Department of Biology, Center for Genomics & Systems Biology, USA; College of Global Public Health, New York University, USA.
J Biomed Inform. 2016 Dec;64:44-54. doi: 10.1016/j.jbi.2016.09.004. Epub 2016 Sep 6.
Networks inference problems are commonly found in multiple biomedical subfields such as genomics, metagenomics, neuroscience, and epidemiology. Networks are useful for representing a wide range of complex interactions ranging from those between molecular biomarkers, neurons, and microbial communities, to those found in human or animal populations. Recent technological advances have resulted in an increasing amount of healthcare data in multiple modalities, increasing the preponderance of network inference problems. Multi-domain data can now be used to improve the robustness and reliability of recovered networks from unimodal data. For infectious diseases in particular, there is a body of knowledge that has been focused on combining multiple pieces of linked information. Combining or analyzing disparate modalities in concert has demonstrated greater insight into disease transmission than could be obtained from any single modality in isolation. This has been particularly helpful in understanding incidence and transmission at early stages of infections that have pandemic potential. Novel pieces of linked information in the form of spatial, temporal, and other covariates including high-throughput sequence data, clinical visits, social network information, pharmaceutical prescriptions, and clinical symptoms (reported as free-text data) also encourage further investigation of these methods. The purpose of this review is to provide an in-depth analysis of multimodal infectious disease transmission network inference methods with a specific focus on Bayesian inference. We focus on analytical Bayesian inference-based methods as this enables recovering multiple parameters simultaneously, for example, not just the disease transmission network, but also parameters of epidemic dynamics. Our review studies their assumptions, key inference parameters and limitations, and ultimately provides insights about improving future network inference methods in multiple applications.

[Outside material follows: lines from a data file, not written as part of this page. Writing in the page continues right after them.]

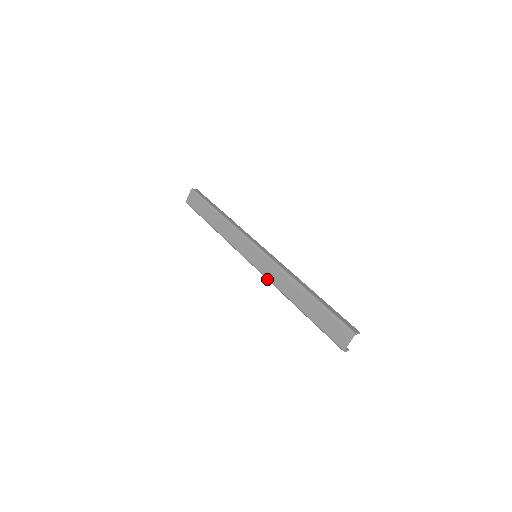
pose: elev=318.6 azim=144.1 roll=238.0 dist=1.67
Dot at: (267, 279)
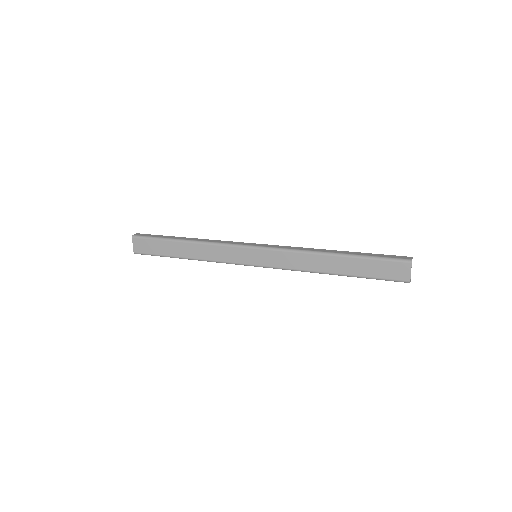
Dot at: (284, 269)
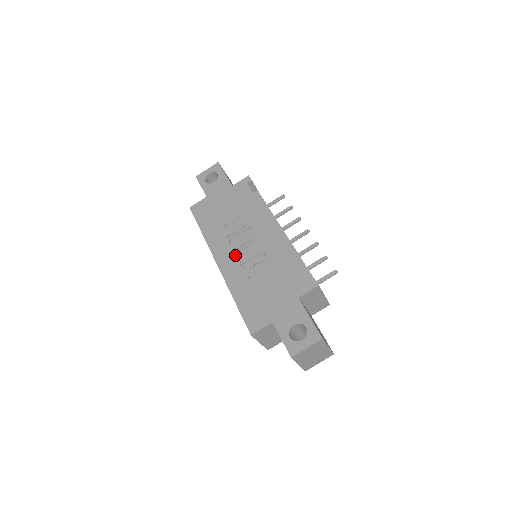
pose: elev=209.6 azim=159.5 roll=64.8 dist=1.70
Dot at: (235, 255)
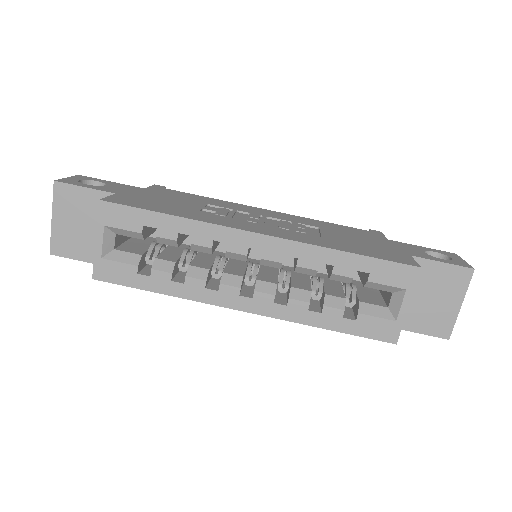
Dot at: (266, 225)
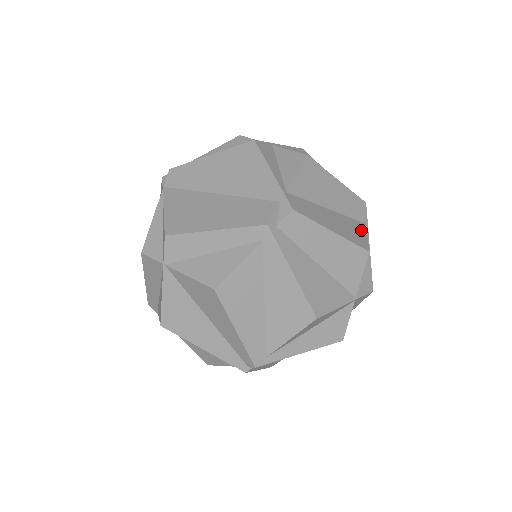
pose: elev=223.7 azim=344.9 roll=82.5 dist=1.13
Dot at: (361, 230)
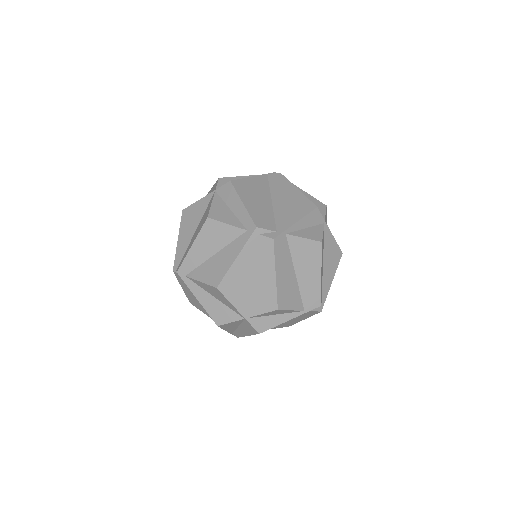
Dot at: (295, 304)
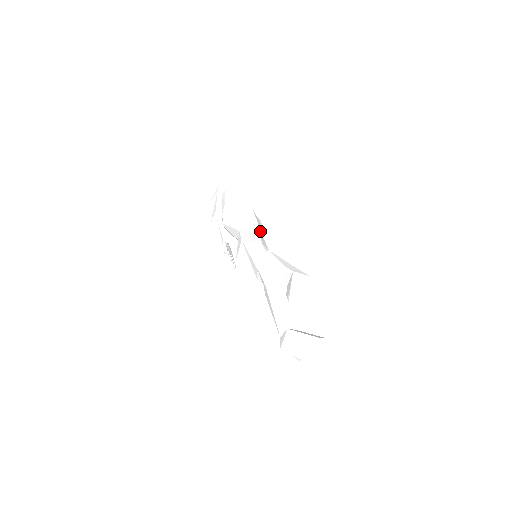
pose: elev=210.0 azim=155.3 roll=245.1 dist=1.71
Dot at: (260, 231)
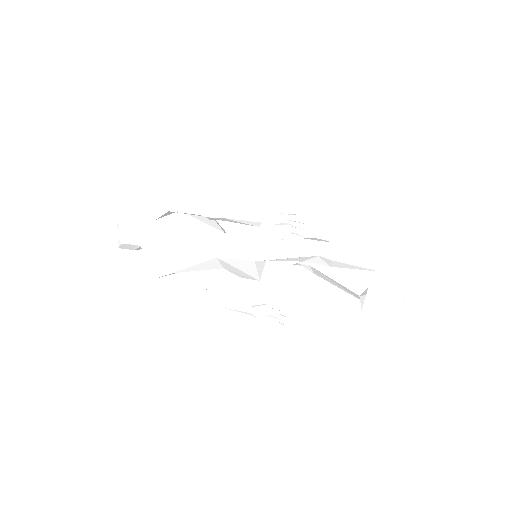
Dot at: occluded
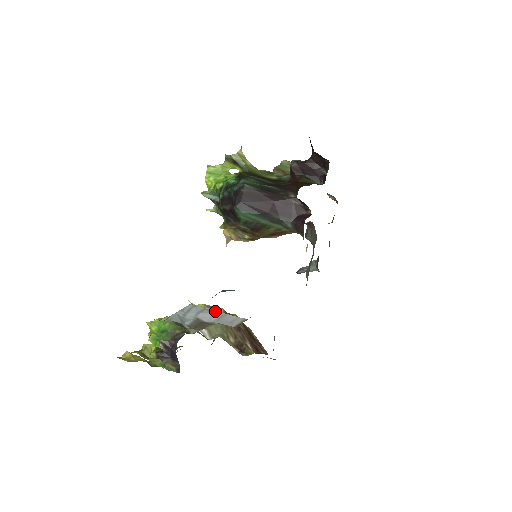
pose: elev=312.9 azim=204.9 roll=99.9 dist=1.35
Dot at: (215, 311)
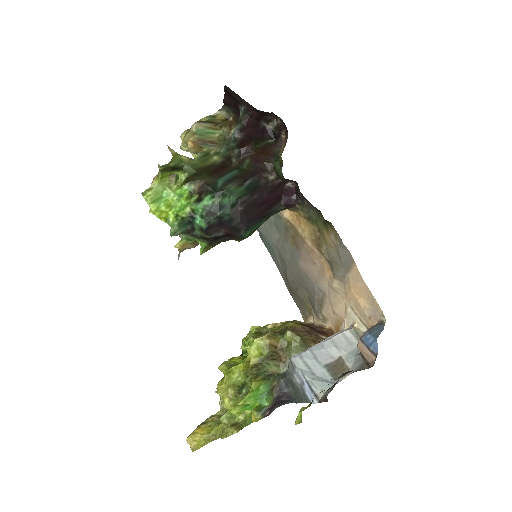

网络推理问题常见于多个生物医学子领域,如基因组学、宏基因组学、神经科学和流行病学。网络有助于表示广泛的复杂相互作用,从分子生物标志物、神经元和微生物群落之间的相互作用,到人类或动物群体中的相互作用。最近的技术进步导致了多种形式的医疗保健数据量不断增加,从而增加了网络推理问题的比重。现在,多领域数据可用于提高从单峰数据中恢复的网络的稳健性和可靠性。特别是对于传染病,已有大量知识专注于整合多条相关信息。协同组合或分析不同形式的数据已证明,比起单独从任何一种形式的数据中所能获得的信息,这样能更深入地洞察疾病传播。这在理解具有大流行潜力的感染早期阶段的发病率和传播方面特别有帮助。以空间、时间和其他协变量形式呈现的新的相关信息,包括高通量序列数据、临床就诊记录、社交网络信息、药物处方和临床症状(以自由文本数据形式报告),也促使人们进一步研究这些方法。本综述的目的是对多模态传染病传播网络推理方法进行深入分析,特别关注贝叶斯推理。我们专注于基于分析贝叶斯推理的方法,因为这能够同时恢复多个参数,例如,不仅能恢复疾病传播网络,还能恢复疫情动态的参数。我们的综述研究了它们的假设、关键推理参数和局限性,并最终为在多种应用中改进未来的网络推理方法提供见解。